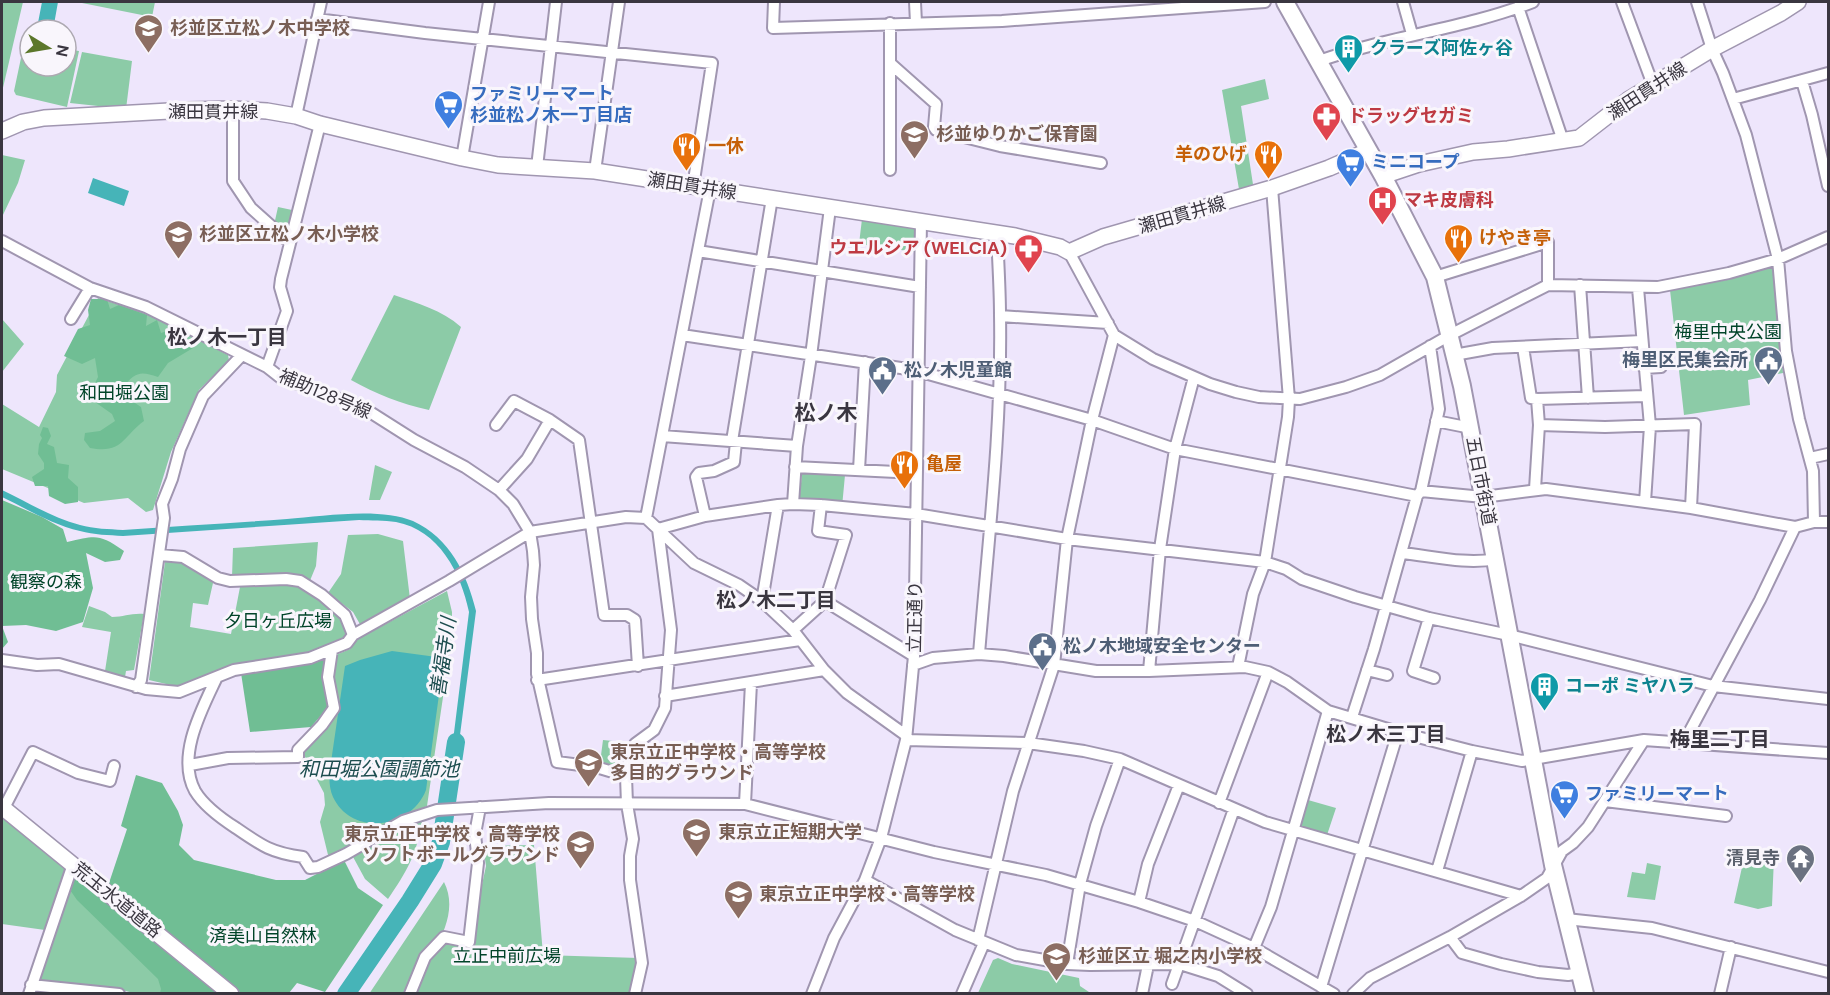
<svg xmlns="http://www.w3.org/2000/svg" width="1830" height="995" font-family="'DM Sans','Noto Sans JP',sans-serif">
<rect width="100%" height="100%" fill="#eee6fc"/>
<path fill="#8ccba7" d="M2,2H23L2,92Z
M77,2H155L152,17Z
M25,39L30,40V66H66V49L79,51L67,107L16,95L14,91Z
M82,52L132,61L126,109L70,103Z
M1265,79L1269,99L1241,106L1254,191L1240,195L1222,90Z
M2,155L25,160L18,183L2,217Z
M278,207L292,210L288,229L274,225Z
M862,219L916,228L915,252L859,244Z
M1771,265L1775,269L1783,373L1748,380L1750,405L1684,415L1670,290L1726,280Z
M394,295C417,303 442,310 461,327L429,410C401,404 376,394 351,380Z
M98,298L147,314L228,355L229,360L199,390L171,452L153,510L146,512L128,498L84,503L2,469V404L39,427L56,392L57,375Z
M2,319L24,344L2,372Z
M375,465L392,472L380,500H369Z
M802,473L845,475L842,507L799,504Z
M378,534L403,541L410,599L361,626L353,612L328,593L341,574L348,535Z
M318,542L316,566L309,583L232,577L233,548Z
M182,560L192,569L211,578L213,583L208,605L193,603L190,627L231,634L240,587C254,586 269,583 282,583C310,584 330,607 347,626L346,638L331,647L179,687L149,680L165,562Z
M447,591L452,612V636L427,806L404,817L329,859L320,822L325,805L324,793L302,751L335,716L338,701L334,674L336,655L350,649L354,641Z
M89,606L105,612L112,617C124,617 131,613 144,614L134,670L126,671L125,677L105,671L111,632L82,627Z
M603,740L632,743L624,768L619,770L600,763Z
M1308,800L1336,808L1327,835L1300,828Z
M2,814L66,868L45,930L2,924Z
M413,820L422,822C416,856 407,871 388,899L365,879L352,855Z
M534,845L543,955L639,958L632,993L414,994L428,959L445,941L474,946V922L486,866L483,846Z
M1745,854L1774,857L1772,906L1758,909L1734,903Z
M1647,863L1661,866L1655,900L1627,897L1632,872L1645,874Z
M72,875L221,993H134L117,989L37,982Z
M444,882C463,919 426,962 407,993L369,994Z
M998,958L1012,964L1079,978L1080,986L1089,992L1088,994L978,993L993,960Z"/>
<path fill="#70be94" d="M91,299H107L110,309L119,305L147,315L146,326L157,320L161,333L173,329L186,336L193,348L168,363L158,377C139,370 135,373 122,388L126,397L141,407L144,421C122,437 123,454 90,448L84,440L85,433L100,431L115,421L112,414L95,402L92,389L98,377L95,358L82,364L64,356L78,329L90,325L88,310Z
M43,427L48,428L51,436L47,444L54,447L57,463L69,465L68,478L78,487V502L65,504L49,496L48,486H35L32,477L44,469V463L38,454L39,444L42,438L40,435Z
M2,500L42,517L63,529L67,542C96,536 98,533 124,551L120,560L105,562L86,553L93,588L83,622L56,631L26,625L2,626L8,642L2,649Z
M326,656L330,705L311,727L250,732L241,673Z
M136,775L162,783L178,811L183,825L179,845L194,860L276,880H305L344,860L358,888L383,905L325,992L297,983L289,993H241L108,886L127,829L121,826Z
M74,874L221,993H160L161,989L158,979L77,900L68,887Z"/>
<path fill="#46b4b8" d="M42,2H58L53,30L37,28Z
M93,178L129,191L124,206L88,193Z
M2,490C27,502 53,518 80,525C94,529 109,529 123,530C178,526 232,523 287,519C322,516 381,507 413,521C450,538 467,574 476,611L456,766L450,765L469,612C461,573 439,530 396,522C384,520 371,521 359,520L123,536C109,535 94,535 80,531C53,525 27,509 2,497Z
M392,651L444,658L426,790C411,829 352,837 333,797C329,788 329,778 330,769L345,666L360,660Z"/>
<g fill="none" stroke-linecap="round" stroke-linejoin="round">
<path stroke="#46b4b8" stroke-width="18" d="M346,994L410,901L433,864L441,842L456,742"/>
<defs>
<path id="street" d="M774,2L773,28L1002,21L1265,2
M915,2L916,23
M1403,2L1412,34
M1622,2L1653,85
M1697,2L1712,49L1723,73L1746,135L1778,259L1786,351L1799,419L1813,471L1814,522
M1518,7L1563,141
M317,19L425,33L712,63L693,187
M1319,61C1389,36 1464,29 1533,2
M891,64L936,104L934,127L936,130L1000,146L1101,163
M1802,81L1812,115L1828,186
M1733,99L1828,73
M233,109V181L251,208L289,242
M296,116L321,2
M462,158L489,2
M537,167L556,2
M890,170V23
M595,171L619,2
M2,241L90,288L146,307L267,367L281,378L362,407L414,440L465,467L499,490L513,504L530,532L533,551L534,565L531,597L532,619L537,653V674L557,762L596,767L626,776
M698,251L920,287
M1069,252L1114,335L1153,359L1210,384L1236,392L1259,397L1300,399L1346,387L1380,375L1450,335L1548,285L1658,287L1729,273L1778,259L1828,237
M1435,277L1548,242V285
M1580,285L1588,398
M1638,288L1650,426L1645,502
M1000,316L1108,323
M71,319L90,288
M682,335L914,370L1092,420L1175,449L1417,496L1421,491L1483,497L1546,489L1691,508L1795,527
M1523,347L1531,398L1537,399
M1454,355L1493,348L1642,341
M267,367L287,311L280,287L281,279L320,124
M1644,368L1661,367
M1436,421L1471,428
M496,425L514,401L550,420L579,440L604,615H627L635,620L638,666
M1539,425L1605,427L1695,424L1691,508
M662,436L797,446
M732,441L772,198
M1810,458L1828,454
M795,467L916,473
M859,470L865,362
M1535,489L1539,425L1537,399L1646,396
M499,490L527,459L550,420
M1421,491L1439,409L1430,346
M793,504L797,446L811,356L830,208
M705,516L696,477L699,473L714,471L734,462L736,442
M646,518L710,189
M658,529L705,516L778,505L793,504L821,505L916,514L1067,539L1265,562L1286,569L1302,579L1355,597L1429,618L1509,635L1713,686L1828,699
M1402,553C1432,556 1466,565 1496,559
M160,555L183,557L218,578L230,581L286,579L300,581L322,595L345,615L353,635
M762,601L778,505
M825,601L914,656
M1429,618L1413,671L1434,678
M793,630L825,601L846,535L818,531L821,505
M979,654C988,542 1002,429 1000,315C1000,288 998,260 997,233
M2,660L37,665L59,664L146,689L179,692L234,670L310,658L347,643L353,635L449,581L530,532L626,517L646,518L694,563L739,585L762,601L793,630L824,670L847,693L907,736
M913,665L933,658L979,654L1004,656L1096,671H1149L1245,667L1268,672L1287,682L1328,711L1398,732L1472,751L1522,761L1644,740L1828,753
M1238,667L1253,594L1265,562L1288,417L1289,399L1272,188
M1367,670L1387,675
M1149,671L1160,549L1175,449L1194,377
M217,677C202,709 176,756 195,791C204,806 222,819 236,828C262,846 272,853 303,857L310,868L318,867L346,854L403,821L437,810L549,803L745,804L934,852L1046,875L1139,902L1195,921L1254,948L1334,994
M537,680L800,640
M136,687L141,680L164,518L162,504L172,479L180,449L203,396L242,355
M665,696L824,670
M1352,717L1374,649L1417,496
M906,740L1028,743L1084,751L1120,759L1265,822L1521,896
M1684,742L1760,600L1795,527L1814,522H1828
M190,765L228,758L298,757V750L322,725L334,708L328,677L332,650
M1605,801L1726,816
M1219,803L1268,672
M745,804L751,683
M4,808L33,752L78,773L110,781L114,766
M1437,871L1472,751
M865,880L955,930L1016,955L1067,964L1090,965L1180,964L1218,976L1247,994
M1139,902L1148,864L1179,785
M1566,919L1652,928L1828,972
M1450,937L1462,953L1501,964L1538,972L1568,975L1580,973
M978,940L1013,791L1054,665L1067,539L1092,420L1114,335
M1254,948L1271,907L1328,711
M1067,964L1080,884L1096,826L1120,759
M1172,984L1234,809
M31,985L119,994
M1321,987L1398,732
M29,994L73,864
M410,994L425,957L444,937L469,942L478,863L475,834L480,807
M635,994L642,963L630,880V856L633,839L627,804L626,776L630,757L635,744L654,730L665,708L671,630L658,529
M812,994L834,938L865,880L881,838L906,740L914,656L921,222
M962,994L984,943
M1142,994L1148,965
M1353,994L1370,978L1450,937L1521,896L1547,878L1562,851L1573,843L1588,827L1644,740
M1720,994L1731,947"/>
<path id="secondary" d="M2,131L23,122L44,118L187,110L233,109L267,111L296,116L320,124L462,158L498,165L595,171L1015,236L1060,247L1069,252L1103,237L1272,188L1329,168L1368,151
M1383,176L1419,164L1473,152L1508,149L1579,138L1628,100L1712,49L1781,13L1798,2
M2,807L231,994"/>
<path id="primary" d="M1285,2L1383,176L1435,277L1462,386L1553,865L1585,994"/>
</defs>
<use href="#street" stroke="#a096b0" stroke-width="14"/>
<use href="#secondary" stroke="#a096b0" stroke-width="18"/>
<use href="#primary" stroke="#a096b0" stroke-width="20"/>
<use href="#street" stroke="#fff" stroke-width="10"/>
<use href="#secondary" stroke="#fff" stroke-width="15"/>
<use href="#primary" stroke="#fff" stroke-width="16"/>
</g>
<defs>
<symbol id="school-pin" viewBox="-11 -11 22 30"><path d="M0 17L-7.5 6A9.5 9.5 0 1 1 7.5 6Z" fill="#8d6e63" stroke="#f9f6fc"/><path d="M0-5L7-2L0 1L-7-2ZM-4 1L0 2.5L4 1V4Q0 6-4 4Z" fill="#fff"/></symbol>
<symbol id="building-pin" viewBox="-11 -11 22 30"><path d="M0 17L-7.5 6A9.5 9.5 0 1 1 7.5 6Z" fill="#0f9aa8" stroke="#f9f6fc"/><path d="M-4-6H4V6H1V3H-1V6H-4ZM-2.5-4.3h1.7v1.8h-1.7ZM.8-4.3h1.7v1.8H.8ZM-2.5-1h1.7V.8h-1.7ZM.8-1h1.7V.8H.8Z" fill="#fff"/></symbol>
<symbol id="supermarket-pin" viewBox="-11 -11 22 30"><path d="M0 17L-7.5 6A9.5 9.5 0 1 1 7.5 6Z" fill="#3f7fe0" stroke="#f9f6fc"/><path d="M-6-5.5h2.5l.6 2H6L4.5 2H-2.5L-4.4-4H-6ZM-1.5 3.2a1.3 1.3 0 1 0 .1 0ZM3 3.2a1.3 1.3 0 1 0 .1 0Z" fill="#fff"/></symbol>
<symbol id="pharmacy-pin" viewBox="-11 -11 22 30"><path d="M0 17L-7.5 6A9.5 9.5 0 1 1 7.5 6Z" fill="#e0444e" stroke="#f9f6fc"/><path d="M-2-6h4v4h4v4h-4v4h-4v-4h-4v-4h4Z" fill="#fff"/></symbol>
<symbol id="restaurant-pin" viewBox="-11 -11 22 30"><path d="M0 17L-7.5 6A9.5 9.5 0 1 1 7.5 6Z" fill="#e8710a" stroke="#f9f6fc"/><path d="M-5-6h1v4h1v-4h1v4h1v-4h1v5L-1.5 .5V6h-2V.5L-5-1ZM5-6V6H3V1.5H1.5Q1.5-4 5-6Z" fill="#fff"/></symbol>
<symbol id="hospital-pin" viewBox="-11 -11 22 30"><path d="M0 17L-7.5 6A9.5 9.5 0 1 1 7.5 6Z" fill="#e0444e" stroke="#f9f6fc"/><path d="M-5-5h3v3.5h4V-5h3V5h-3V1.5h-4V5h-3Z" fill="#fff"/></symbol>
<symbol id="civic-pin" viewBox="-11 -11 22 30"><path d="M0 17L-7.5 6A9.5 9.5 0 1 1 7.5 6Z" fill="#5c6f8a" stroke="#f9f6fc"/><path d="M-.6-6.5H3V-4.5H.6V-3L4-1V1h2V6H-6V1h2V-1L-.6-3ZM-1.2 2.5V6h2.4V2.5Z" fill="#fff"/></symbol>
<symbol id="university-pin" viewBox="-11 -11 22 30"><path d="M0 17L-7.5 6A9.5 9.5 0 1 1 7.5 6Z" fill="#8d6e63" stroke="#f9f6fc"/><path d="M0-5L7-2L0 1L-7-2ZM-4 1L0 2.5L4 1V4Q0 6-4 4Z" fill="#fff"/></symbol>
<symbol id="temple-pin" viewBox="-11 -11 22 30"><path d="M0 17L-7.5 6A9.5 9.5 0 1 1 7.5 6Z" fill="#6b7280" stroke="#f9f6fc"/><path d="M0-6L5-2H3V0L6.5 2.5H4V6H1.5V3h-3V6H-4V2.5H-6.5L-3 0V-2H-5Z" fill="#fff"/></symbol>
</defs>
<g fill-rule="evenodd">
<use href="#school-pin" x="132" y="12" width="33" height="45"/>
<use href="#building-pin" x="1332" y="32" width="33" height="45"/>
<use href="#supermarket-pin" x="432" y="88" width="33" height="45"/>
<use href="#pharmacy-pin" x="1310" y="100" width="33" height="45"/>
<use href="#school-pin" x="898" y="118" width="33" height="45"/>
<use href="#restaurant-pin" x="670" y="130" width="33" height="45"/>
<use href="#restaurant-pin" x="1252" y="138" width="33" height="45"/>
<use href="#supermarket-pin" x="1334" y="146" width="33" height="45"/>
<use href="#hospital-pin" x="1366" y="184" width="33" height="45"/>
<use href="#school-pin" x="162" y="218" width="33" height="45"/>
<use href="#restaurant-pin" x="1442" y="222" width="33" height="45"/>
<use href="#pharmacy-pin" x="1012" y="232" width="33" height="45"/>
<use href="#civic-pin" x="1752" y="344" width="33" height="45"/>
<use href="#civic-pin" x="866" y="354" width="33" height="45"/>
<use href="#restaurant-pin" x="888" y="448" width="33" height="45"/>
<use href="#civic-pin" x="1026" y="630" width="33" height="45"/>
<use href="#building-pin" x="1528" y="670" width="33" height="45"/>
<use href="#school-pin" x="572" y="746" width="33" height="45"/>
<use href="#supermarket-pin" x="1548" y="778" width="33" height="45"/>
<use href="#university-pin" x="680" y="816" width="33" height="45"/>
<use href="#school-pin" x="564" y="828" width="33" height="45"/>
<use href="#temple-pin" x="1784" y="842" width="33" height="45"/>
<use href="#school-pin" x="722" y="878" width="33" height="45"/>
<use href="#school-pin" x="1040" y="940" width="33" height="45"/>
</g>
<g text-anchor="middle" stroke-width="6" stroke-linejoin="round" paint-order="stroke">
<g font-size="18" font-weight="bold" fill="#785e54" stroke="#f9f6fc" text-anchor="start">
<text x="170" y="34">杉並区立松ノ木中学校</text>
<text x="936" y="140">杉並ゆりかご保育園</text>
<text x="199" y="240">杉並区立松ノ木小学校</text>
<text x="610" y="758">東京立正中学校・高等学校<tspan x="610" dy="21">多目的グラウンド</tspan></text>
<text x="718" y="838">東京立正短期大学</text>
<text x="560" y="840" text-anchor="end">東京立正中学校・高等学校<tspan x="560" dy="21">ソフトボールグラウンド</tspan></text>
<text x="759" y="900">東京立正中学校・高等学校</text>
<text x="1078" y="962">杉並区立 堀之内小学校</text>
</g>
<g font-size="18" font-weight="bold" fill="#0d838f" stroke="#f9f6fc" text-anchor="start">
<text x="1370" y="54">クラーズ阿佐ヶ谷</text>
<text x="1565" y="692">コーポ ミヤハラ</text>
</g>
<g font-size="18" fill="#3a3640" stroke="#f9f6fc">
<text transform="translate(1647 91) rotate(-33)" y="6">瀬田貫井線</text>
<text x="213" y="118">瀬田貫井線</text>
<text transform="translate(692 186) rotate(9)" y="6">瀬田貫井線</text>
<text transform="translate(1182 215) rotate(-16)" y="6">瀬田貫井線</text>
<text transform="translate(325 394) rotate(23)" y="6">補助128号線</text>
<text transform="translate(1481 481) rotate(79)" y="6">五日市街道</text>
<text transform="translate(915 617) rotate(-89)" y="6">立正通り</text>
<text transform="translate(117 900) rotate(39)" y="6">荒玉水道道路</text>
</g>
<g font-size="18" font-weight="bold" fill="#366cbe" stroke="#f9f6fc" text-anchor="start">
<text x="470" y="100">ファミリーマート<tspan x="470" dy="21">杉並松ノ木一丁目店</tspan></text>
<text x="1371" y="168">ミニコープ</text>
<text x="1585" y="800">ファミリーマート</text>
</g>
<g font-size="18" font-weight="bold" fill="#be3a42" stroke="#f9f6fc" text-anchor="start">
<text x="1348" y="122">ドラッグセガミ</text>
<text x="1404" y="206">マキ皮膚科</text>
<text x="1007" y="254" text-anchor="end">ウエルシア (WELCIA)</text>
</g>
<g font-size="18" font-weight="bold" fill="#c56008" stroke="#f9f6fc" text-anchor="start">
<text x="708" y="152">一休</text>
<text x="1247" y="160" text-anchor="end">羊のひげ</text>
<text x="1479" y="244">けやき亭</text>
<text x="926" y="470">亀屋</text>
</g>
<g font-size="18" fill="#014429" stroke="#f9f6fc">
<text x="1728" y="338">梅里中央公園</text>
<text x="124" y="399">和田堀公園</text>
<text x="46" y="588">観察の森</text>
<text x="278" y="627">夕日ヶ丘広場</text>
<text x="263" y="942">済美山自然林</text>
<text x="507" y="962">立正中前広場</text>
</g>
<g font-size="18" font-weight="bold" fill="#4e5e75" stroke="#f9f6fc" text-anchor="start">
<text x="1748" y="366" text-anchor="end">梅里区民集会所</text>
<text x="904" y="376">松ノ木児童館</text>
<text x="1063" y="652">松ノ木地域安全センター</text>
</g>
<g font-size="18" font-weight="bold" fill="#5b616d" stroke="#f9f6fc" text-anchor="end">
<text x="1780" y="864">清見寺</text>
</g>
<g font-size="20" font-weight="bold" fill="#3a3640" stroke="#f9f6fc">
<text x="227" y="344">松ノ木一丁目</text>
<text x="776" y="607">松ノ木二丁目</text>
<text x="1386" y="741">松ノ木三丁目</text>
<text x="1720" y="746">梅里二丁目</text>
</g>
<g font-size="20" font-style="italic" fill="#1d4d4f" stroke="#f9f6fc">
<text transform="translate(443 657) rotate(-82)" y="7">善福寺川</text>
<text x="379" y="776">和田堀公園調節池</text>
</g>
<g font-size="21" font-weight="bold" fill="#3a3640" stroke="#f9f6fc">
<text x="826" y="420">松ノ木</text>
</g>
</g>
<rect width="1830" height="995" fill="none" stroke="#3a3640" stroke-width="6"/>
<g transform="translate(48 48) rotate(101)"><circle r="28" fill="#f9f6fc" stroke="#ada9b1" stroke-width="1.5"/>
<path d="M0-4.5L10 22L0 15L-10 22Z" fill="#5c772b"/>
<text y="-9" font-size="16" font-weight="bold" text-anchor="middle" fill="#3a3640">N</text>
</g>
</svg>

* What you will do
What belongs in the answer is each line of the data that has the word "round".

* Answer for this exercise
<g fill="none" stroke-linecap="round" stroke-linejoin="round">
<g text-anchor="middle" stroke-width="6" stroke-linejoin="round" paint-order="stroke">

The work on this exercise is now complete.